Alipas e a ratazana almiscarada

Conheço uma ervilha. Chama-se Alipas. Um dia saíu de casa e fechou a porta. Fechou-a já depois de estar cá fora porque queria sair de casa. Se a fechasse quando ainda dentro de casa, teria que voltar a abri-la para sair. O importante é que saíu de casa e fechou a porta. Fê-lo nem com mais nem com menos força do que havia feito das 481 vezes anteriores. Morava numa cave. Subiu os mesmos 11 degraus de sempre.

Era muito cedo. Contemplou a rua deserta. Ou quase deserta. Um gato rosa-fluorescente pairava airoso a um metro do chão. Tinha dois chapéus pretos de mágico, um em cima do outro, e descascava amendoins. Mas não os comia. Aos amendoins. Apenas os descascava. Descascava-os à cadência exacta de um amendoim por segundo. Ao fim de exactos 3601 amendoins, deitava vapor pelos ouvidos, punha a língua de fora e dizia: "Lá se foi outra hora. Praticamente uma hora, vá. Talvez um pouco mais, vá. Mas não muito. Olha, cheira a feldspato triclínico.". Mas fazia-o num dialecto africano muito antigo. Tão antigo que só ele e uma ratazana almiscarada da Namíbia o conheciam. Não que fossem particularmente fluentes. Sabiam apenas as expressões mais úteis.

A tal ratazana almiscarada da Namíbia era famosíssima em toda a África subsaariana. Tornou-se uma celebridade no dia em que, após engolir espinafres fritos com demasiado alho, ficou perpetuamente em trabalho de parto. "Faça força, muita força.", gritava a enfermeira em desespero. A médica de serviço informou a família de que se tratava de um caso raríssimo. Apenas tinha sido observado uma vez no passado e há mais de duzentos anos. E tinha sido por uma coruja de lábios grossos com um anel de diamante. Felizmente a coruja foi passando a informação de geração em geração para que chegasse aos nossos dias. Essa coruja era obcecada com a perda de informação. A perda de informação era para ela como a sopa de ervilha. Mexia com as suas entranhas.

Era muito desagradável estar permanentemente em trabalho de parto. Ainda para mais para uma ratazana almiscarada. Tinha que andar sempre com a cama e o hospital atrás. Mas, pior ainda, não só tinha todos os sintomas do parto, como tinha adquirido uma disfunção que não lhe permitia interiorizar que o trabalho de parto era perpétuo. Na sua pobre ingenuidade, a ratazana fazia força, sempre muita força, horas e horas a fio, porque acreditava genuinamente que estava em trabalho de parto. E estava.

Curiosamente, e isto sim tornava-a num caso de extenso estudo na comunidade médica, a disfunção que a tornava incapaz de perceber que o parto era perpétuo, propagava-se a todos os que estivessem num raio de dois metros. Todos à sua volta estavam verdadeiramente convencidos de que o parto estava, a cada momento, iminente. Isso explicava a azáfama constante dos médicos e das enfermeiras que a cada instante seguiam todos os procedimentos clínicos necessários para trazer ao mundo uma ratazana bebé saudável.

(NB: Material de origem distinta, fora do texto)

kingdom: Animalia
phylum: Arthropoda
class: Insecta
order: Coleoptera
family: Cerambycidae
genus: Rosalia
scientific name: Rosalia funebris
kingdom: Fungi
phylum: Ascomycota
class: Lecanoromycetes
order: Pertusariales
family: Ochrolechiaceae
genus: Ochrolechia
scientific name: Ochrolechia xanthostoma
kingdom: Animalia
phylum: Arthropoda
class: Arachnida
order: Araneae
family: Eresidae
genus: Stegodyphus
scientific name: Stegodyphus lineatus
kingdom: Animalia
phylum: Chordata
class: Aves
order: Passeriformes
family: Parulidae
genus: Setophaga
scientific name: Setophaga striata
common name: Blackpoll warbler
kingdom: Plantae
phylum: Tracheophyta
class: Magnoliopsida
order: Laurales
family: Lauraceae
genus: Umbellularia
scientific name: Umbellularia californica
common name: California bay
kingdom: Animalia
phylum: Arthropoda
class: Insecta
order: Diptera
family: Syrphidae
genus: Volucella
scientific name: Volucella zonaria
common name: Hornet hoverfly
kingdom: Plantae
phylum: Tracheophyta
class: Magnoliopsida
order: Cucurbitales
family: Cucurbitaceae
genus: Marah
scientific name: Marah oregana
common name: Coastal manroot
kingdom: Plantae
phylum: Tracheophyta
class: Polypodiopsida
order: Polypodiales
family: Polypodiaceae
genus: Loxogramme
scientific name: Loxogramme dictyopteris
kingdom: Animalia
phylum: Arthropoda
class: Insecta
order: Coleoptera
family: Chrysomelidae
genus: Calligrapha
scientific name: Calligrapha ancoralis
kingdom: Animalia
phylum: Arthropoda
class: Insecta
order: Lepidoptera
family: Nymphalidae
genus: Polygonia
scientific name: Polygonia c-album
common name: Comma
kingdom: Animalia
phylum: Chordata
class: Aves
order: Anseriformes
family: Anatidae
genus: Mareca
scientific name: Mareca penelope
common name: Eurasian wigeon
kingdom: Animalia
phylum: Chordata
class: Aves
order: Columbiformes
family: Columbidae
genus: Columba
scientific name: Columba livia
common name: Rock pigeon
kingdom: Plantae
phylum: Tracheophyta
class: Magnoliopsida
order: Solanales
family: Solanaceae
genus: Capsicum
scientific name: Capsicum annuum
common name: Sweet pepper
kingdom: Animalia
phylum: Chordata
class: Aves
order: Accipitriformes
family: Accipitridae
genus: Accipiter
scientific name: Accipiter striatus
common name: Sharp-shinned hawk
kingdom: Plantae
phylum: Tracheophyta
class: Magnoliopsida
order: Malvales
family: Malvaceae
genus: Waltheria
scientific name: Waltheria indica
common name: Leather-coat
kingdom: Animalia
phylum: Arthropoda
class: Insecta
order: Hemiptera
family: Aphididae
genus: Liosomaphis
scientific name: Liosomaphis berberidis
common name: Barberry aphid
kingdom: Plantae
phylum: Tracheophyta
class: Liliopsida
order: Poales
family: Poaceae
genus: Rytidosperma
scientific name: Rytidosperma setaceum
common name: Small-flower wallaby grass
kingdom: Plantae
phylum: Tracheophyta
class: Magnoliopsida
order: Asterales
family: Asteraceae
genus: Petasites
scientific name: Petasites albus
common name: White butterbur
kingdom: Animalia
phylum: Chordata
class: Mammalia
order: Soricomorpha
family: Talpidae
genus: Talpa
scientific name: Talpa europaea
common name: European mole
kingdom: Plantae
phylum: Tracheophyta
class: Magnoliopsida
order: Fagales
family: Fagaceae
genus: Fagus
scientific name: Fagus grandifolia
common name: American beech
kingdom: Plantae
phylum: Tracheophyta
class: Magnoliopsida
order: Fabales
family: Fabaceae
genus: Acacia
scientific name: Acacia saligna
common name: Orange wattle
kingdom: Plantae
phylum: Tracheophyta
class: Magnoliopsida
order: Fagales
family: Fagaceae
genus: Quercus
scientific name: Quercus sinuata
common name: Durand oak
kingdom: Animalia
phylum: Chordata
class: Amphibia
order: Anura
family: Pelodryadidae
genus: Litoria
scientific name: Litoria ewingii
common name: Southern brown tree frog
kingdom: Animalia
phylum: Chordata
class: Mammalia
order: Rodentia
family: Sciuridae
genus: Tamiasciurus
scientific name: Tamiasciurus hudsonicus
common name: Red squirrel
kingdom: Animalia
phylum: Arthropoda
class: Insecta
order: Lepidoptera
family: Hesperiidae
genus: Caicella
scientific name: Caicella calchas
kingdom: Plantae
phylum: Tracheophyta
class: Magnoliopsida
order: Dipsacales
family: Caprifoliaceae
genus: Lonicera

Por vezes um dos membros da equipa médica afastava-se e mal saía daquele raio de dois metros percebia que tudo aquilo era uma fantochada. Mas quando tentava avisar os colegas eles respondiam sempre "Epá, se queres falar, vem cá mais perto.". Outras vezes, passava um homenzinho mal encarado e, do lado de fora da sala de partos com a porta entreaberta, dizia insistentemente "Ah, isso é fita! A gaja que vá para casa!". Mas ninguém lhe dava ouvidos porque esse homenzinho era feio e acreditava que a Lua não existia e que a Terra era um paralelepípedo com fitinhas amarelas penduradas. Ah, sim, e era ateu.